According to the state office of court administration, almost a quarter of appellate filings in Minnesota during 2015 involved at least one pro se party. That’s a lot of people who appealed cases with no more than lay knowledge of the law, which can lead to backed-up court dockets among other issues.
A group of attorneys and other legal professionals founded the Appeals Self-Help Clinic in early 2016 to provide a resource that helps pro se appellants be better prepared when their day in court arrives. Only the second of its kind in the United States, the clinic helps pro se parties identify the standard of review, find the correct forms for various filings and meet filing deadlines.
“It originated out of some needs we saw here,” said state law librarian Liz Reppe. “Many of the people we have coming in are trying to tackle appeals without an attorney.”
The law library in 2013 started a clinic for people appealing denials of unemployment insurance, most of whom are unrepresented.
“But we still had people coming in who were struggling with family law appeals, misdemeanors and civil litigation,” said Reppe.

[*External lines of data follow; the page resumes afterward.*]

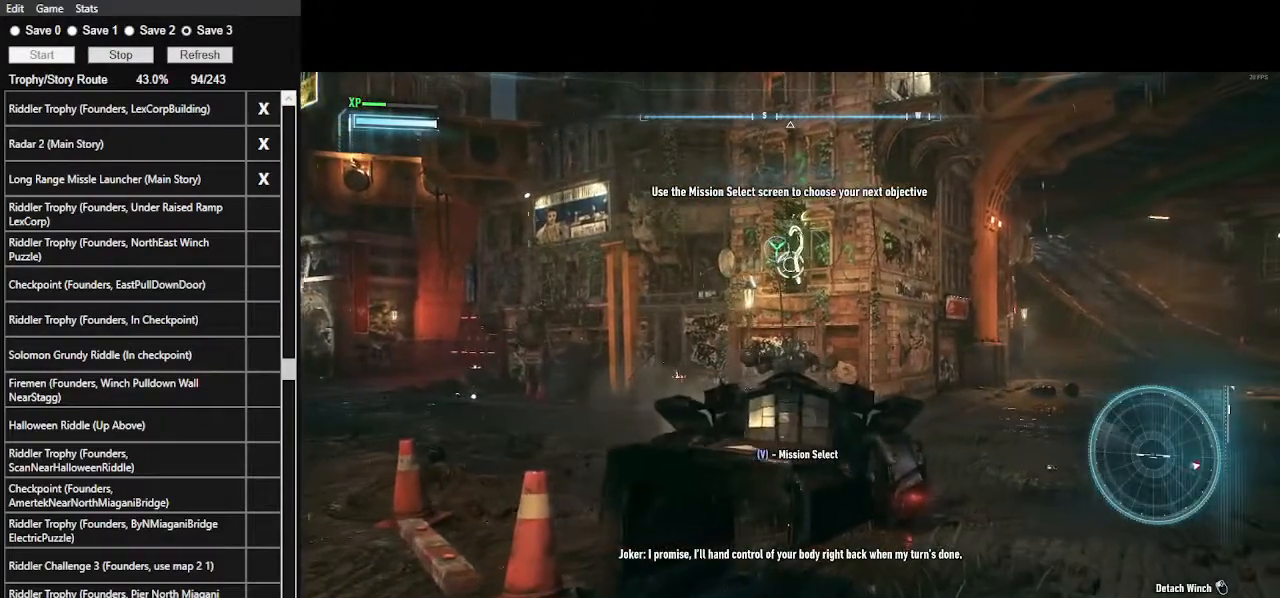
{"keys": ["s"], "mouse": ["right"], "events": [[200, "mouse_wheel", "down"], [300, "mouse_wheel", "up"]]}
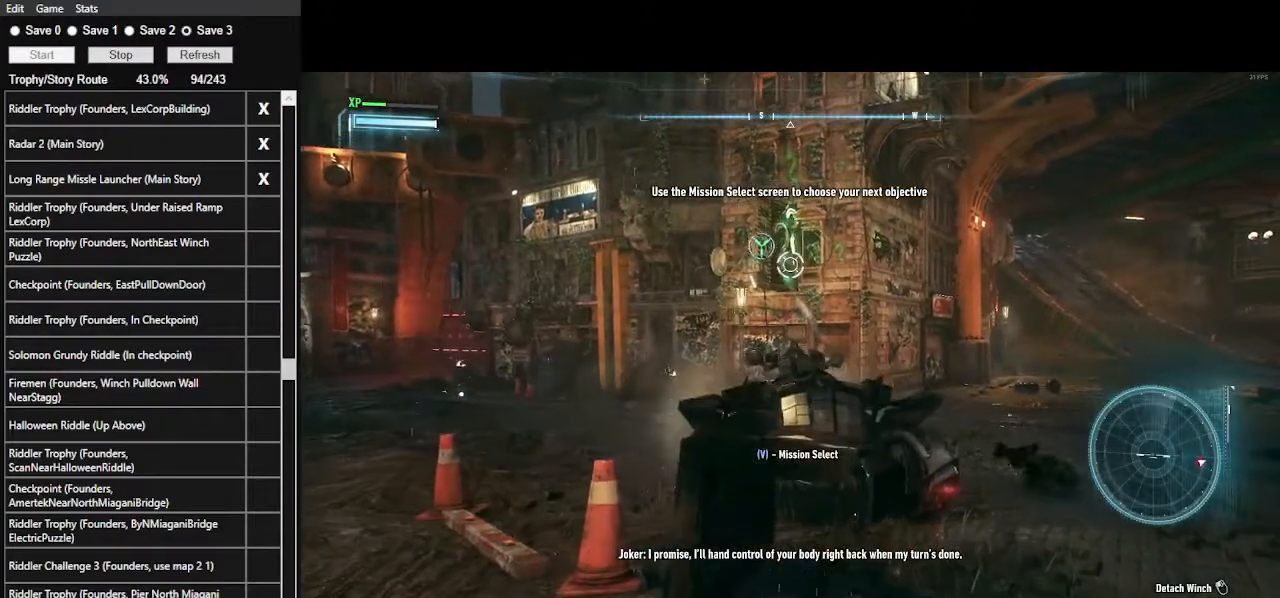
{"keys": ["s"], "mouse": ["wheel", "right"], "events": [[400, "mouse_wheel", "down"]]}
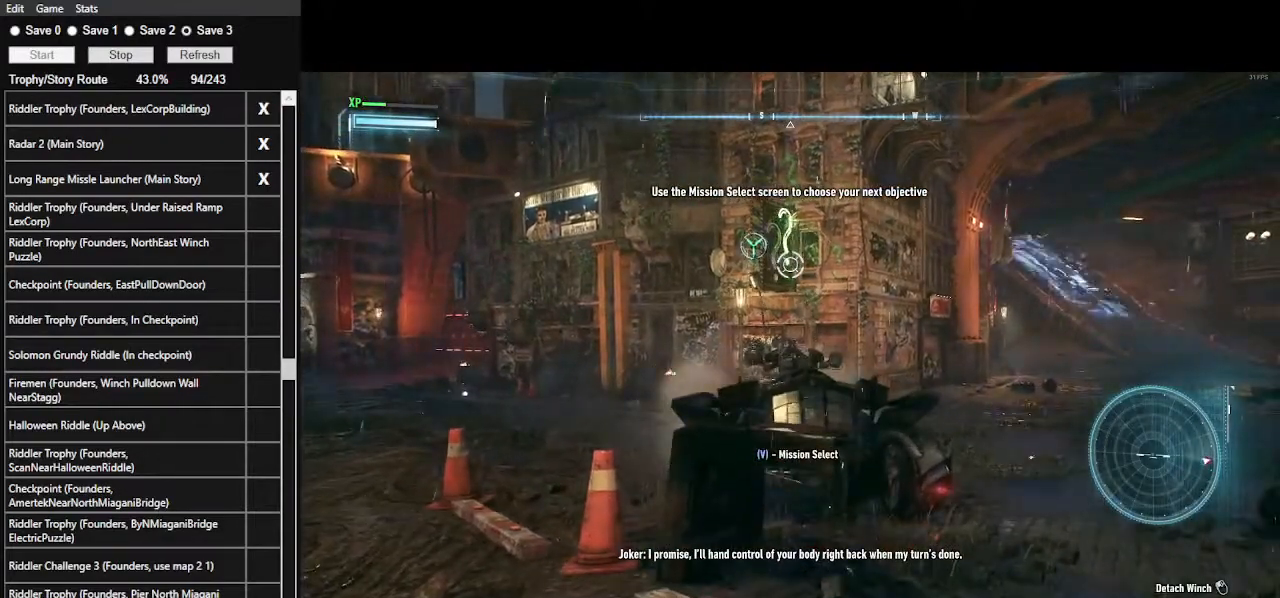
{"keys": ["s"], "mouse": ["right"], "events": [[67, "mouse_wheel", "up"]]}
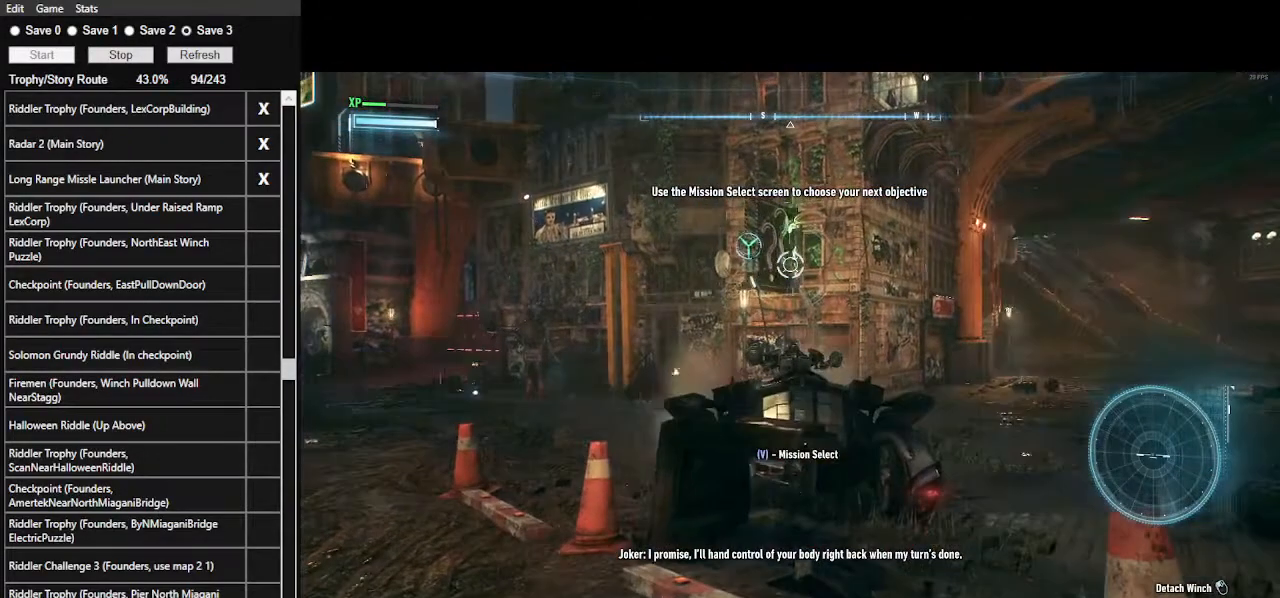
{"keys": ["s"], "mouse": ["right"], "events": [[367, "mouse_wheel", "down"], [467, "mouse_wheel", "up"]]}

Reppe and Erik Hansen, then chair of the governing council for the Minnesota State Bar Association’s Appellate Section, put together a group of attorneys to outline the strategies and materials that would make the clinic work most efficiently.
“This was a goal I had when I first came to the state law library because there’s almost nothing out there for people to get free assistance with an appeal,” said Reppe. “Even for people able to navigate a family law case in district court, appeals are a whole other ballgame.”
The Appeals Self-Help Clinic held 70 consultations with pro se parties during the first nine months of last year. According to feedback surveys, more than two-thirds of clinic users believed they couldn’t afford a lawyer, and almost half are on some sort of public assistance.
“[My] client was happy when he walked out of the clinic,” wrote Robin Wolpert of Sapientia Law Group, who volunteered at the clinic last year. “He felt like he had access to justice and that justice was possible. He was empowered.”